Like every story, the rooftop of a school is a place of confession. It is the unspoken and unbroken rule. And anyone who thinks otherwise is thrown over its fence. On a hot, windy day, Jin was minding his own business on the school’s rooftop when a rabbit imprinted on pink underwear suddenly blocked his view. However, passed that unappealing undergarment is a strange woman of great beauty with a very cold set of silver eyes. And instead of a romantic confession, he received a piece of crazy information. “The sun will soon be swallowed up by the darkness, and the world as we know it will be plunged into an eternal night. More than half of the world will be wiped out by the undead, and harsher and crueler rule will rise from their ashes. The Gods are dead.
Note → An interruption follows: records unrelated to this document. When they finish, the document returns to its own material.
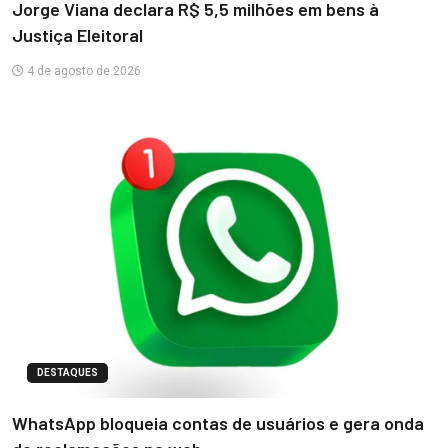
Jorge Viana declara R$ 5,5 milhões em bens à
Justiça Eleitoral
4 de agosto de 2026
DESTAQUES
WhatsApp bloqueia contas de usuários e gera onda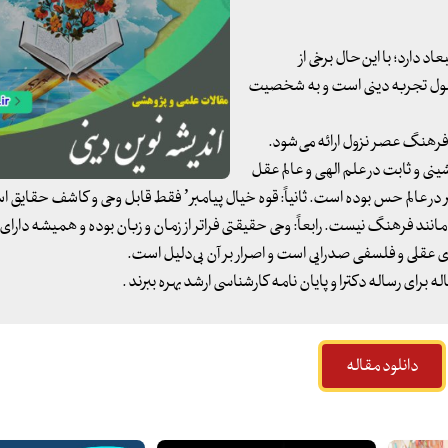
دارد؛ با این‌حال برخی از
صول تجربه دینی است و به شخصیت
ا فرهنگ عصر نزول ارائه می‌شود.
ینی و ثابت در علم الهی و عالم عقل
ییر در عالم حس بوده است. ثانیاً: قوه خیال پیامبر’ فقط قابل وحی و کاشف حقایق ا
ارجی مانند فرهنگ نیست. رابعاً: وحی حقیقتی فراتر از زمان و زبان بوده و همیشه دا
ی عقلی و فلسفی صدرایی است و اصرار بر آن بی‌دلیل است.
 برای رساله دکترا و پایان نامه کارشناسی ارشد بهره ببرند .
دانلود مقاله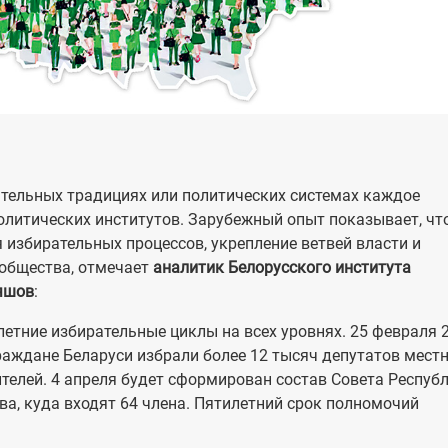
ательных традициях или политических системах каждое
олитических институтов. Зарубежный опыт показывает, чт
 избирательных процессов, укрепление ветвей власти и
 общества, отмечает
аналитик Белорусского института
ояшов
:
етние избирательные циклы на всех уровнях. 25 февраля 
раждане Беларуси избрали более 12 тысяч депутатов мест
телей. 4 апреля будет сформирован состав Совета Респуб
а, куда входят 64 члена. Пятилетний срок полномочий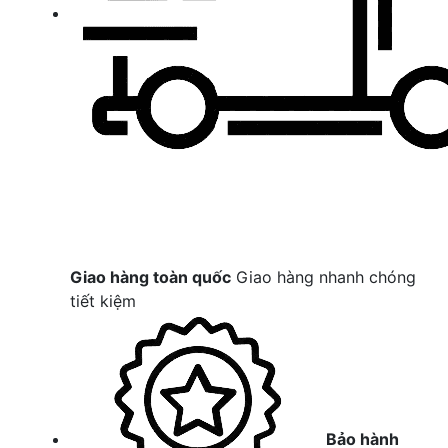
Giao hàng toàn quốc
Giao hàng nhanh chóng
tiết kiệm
Bảo hành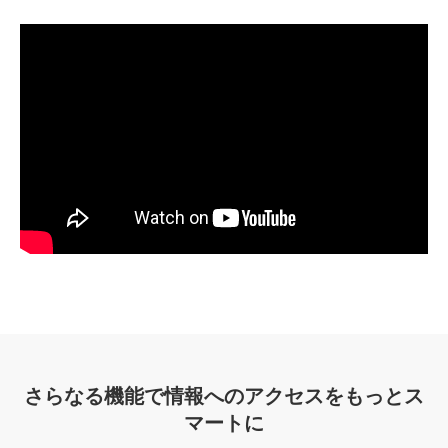
さらなる機能で情報へのアクセスをもっとス
マートに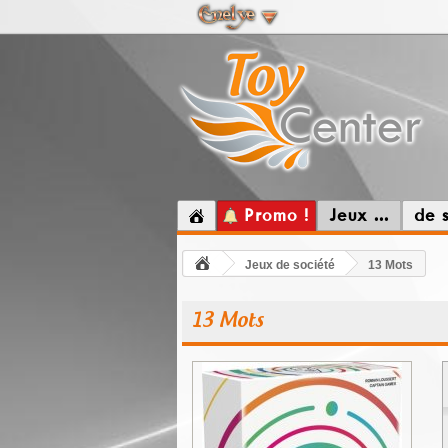
Promo !
Jeux ...
de 
Jeux de société
13 Mots
13 Mots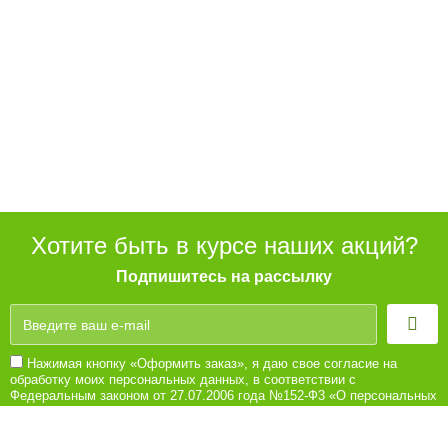
Хотите быть в курсе наших акций?
Подпишитесь на рассылку
Нажимая кнопку «Оформить заказ», я даю свое согласие на
обработку моих персональных данных, в соответствии с
Федеральным законом от 27.07.2006 года №152-Ф3 «О персональных
данных», на условиях и для целей, определенных в Согласии на
обработку персональных данных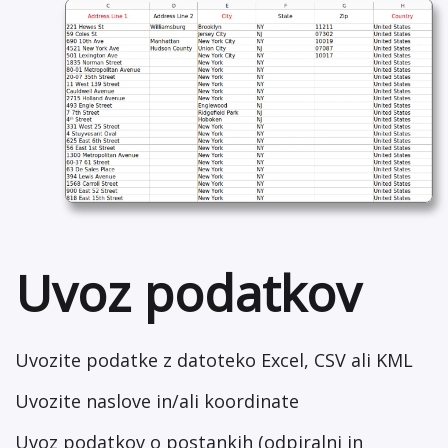
Uvoz podatkov
Uvozite podatke z datoteko Excel, CSV ali KML
Uvozite naslove in/ali koordinate
Uvoz podatkov o postankih (odpiralni in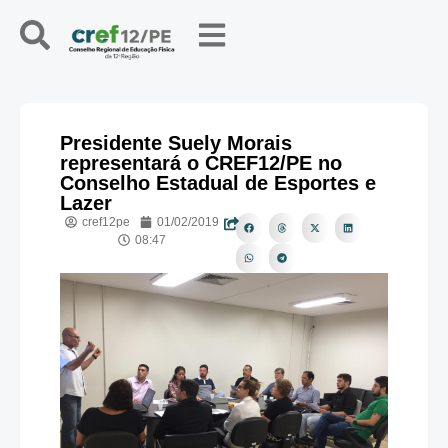
Presidente Suely Morais
representará o CREF12/PE no
Conselho Estadual de Esportes e
Lazer
cref12pe
01/02/2019
08:47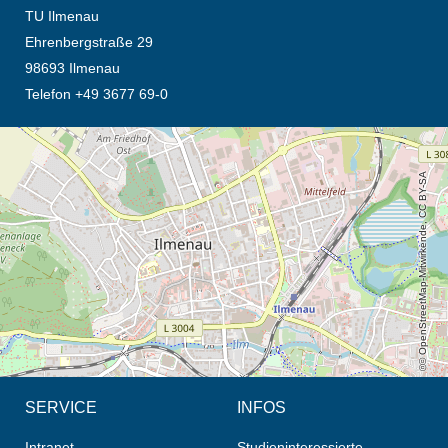
TU Ilmenau
Ehrenbergstraße 29
98693 Ilmenau
Telefon +49 3677 69-0
Öffnet die Anfahrtsbeschreibung in neuem Tab (Karte)
© OpenStreetMap-Mitwirkende, CC BY-SA
SERVICE
INFOS
Intranet
Studieninteressierte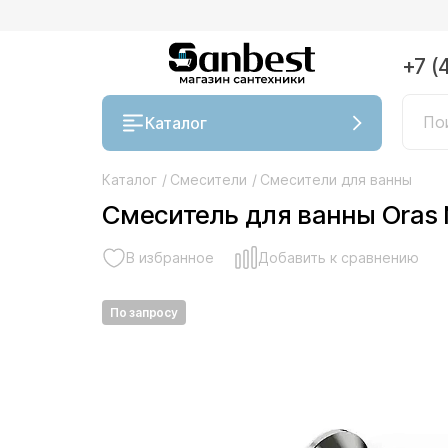
+7 (
Каталог
Каталог
/
Смесители
/
Смесители для ванны
Смеситель для ванны Oras 
В избранное
Добавить к сравнению
По запросу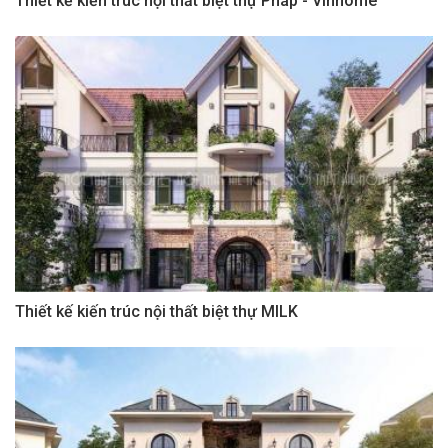
Thiết kế kiến trúc nội thất biệt thự Pháp - Vinhome
Thiết kế kiến trúc nội thất biệt thự MILK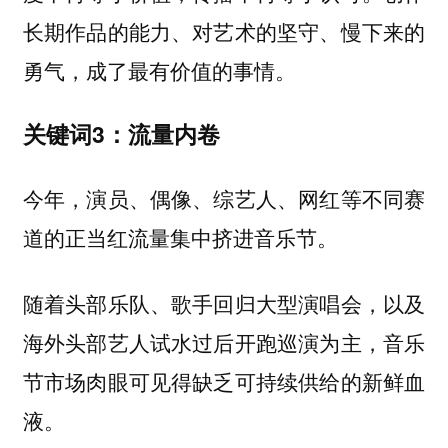
长期作品的能力、对艺术的坚守、慢下来的
勇气，成了最有价值的事情。
关键词3：流量内卷
今年，演员、偶像、综艺人、网红等不同赛
道的正当红流量集中挤进音乐节。
随着头部乐队、歌手回归大型演唱会，以及
海外头部艺人试水过后开跑巡演为主，音乐
节市场肉眼可见得缺乏可持续供给的新鲜血
液。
The lands are shattered, and the world will begin to forget what it once was. Time and distance will lose their meaning and the knowledge of how things will crumble into ashes. Those who struggle to survive in a shattered world must overcome decay and rot that eats at memories and thrusts people into nightmarish abominations and will bring each other face to face with cosmic horrors and – worst of all – their own personal demons. “Jin, will you face this apocalypse together with me and live . . . or choose otherwise and die.” “. . .” “Your choice?”
In the heart of the desolate mall, a sense of dread hung heavily in the air, mingling with the musty scent of abandoned storefronts and the faint traces of old fast food aromas.
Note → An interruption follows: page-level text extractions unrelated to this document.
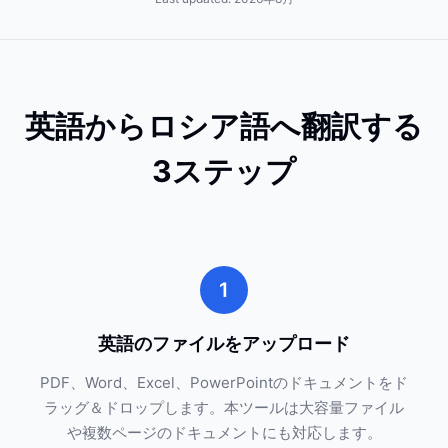
英語からロシア語へ翻訳する
3ステップ
1
英語のファイルをアップロード
PDF、Word、Excel、PowerPointのドキュメントをド
ラッグ＆ドロップします。本ツールは大容量ファイル
や複数ページのドキュメントにも対応します。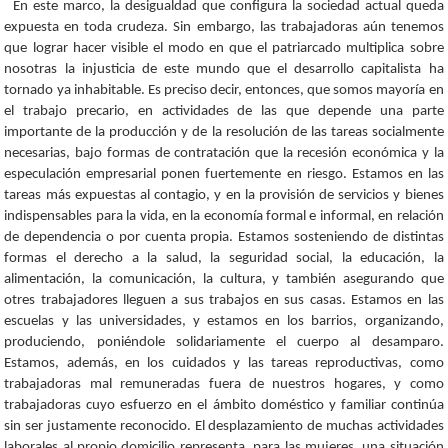
En este marco, la desigualdad que configura la sociedad actual queda
expuesta en toda crudeza. Sin embargo, las trabajadoras aún tenemos
que lograr hacer visible el modo en que el patriarcado multiplica sobre
nosotras la injusticia de este mundo que el desarrollo capitalista ha
tornado ya inhabitable. Es preciso decir, entonces, que somos mayoría en
el trabajo precario, en actividades de las que depende una parte
importante de la producción y de la resolución de las tareas socialmente
necesarias, bajo formas de contratación que la recesión económica y la
especulación empresarial ponen fuertemente en riesgo. Estamos en las
tareas más expuestas al contagio, y en la provisión de servicios y bienes
indispensables para la vida, en la economía formal e informal, en relación
de dependencia o por cuenta propia. Estamos sosteniendo de distintas
formas el derecho a la salud, la seguridad social, la educación, la
alimentación, la comunicación, la cultura, y también asegurando que
otres trabajadores lleguen a sus trabajos en sus casas. Estamos en las
escuelas y las universidades, y estamos en los barrios, organizando,
produciendo, poniéndole solidariamente el cuerpo al desamparo.
Estamos, además, en los cuidados y las tareas reproductivas, como
trabajadoras mal remuneradas fuera de nuestros hogares, y como
trabajadoras cuyo esfuerzo en el ámbito doméstico y familiar continúa
sin ser justamente reconocido. El desplazamiento de muchas actividades
laborales al propio domicilio representa, para las mujeres, una situación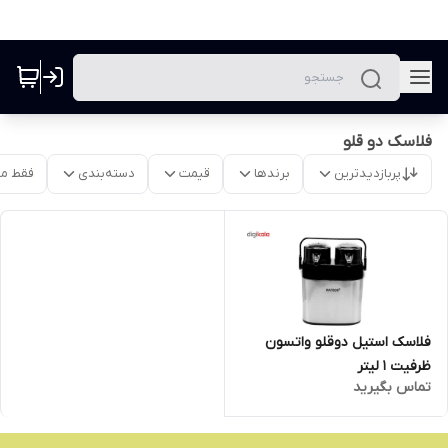
فلاسک دو قلو
پربازدیدترین
برندها
قیمت
دسته‌بندی
فقط م
فلاسک استیل دوقلو واتسون
ظرفیت 1 لیتر
تماس بگیرید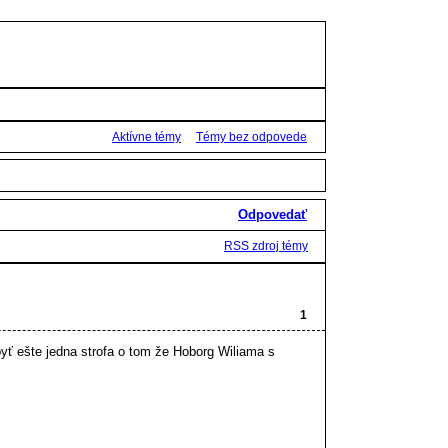
Aktívne témy
Témy bez odpovede
Odpovedať
RSS zdroj témy
1
yť ešte jedna strofa o tom že Hoborg Wiliama s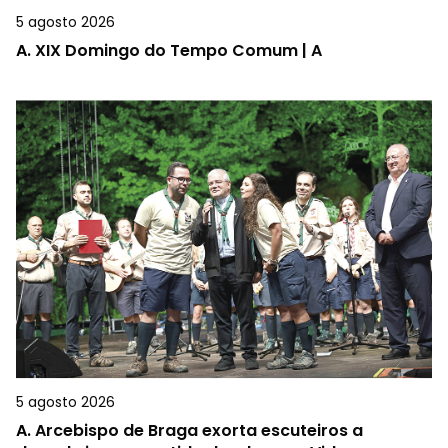
5 agosto 2026
A.
XIX Domingo do Tempo Comum | A
5 agosto 2026
A.
Arcebispo de Braga exorta escuteiros a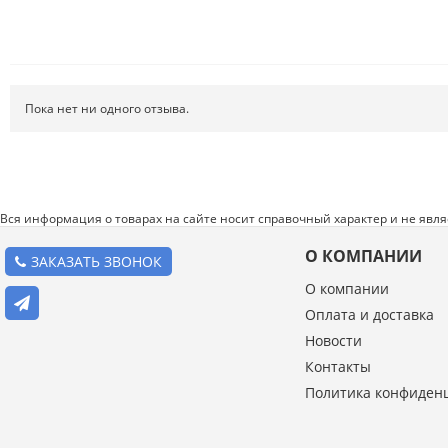
Пока нет ни одного отзыва.
Вся информация о товарах на сайте носит справочный характер и не явл
О КОМПАНИИ
ЗАКАЗАТЬ ЗВОНОК
О компании
Оплата и доставка
Новости
Введите код с картинки:
Контакты
*
Политика конфиден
Kelly and a group of survivors found themselves huddled together in a hardware store, seeking refuge from the relentless onslaught of the undead that now roamed the once-bustling corridors.
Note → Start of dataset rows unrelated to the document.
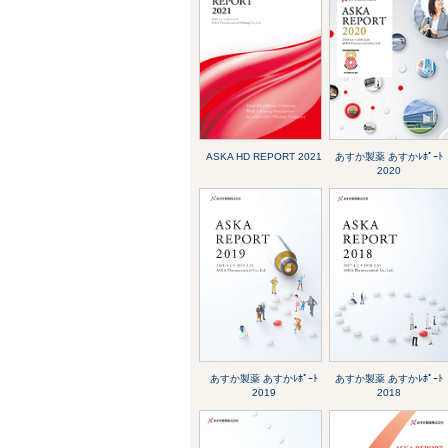
ASKA HD REPORT 2021
あすか製薬 あすかﾚﾎﾟｰﾄ
2020
あすか製薬 あすかﾚﾎﾟｰﾄ
あすか製薬 あすかﾚﾎﾟｰﾄ
2019
2018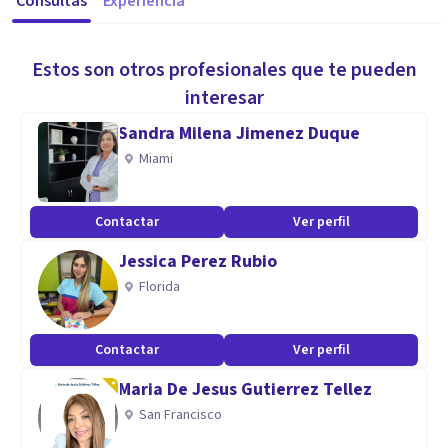
Consultas
Experiencia
Estos son otros profesionales que te pueden
interesar
Sandra Milena Jimenez Duque
Miami
Contactar
Ver perfil
Jessica Perez Rubio
Florida
Contactar
Ver perfil
Maria De Jesus Gutierrez Tellez
San Francisco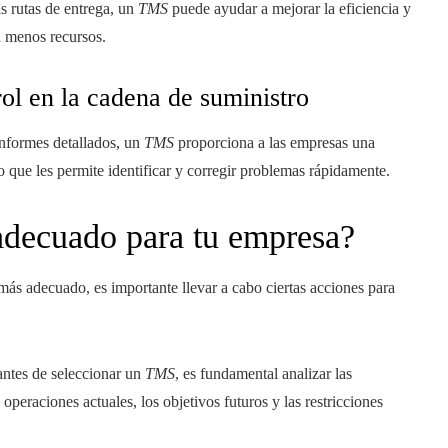
s rutas de entrega, un
TMS
puede ayudar a mejorar la eficiencia y
n menos recursos.
rol en la cadena de suministro
informes detallados, un
TMS
proporciona a las empresas una
o que les permite identificar y corregir problemas rápidamente.
decuado para tu empresa?
más adecuado, es importante llevar a cabo ciertas acciones para
 antes de seleccionar un
TMS
, es fundamental analizar las
operaciones actuales, los objetivos futuros y las restricciones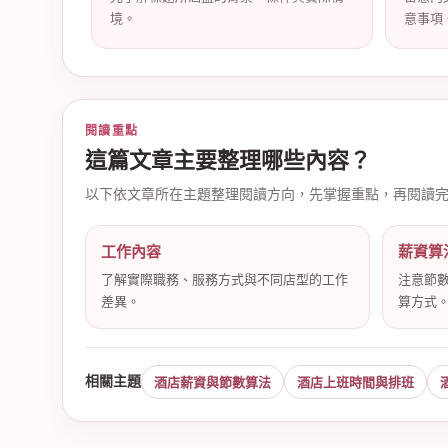
境。
意事項
店
閱讀重點
這篇文章主要整理哪些內容？
以下依文章所在主題整理閱讀方向，先掌握重點，再閱讀
工作內容
薪資算
了解實際職務、服務方式與不同店型的工作
注意節
差異。
算方式
經
相關主題
酒店薪資與節數算法
酒店上班時間與排班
The store's chain-link gates, normally used to secure the premises during the night, were now the sole barrier between the survivors and the ravenous horde that pressed against them.
Each link in the chain was a fragile defense against the relentless force of the undead. The groans and guttural moans of the zombies echoed throughout the mall, an eerie symphony that served as a constant reminder of the peril they faced.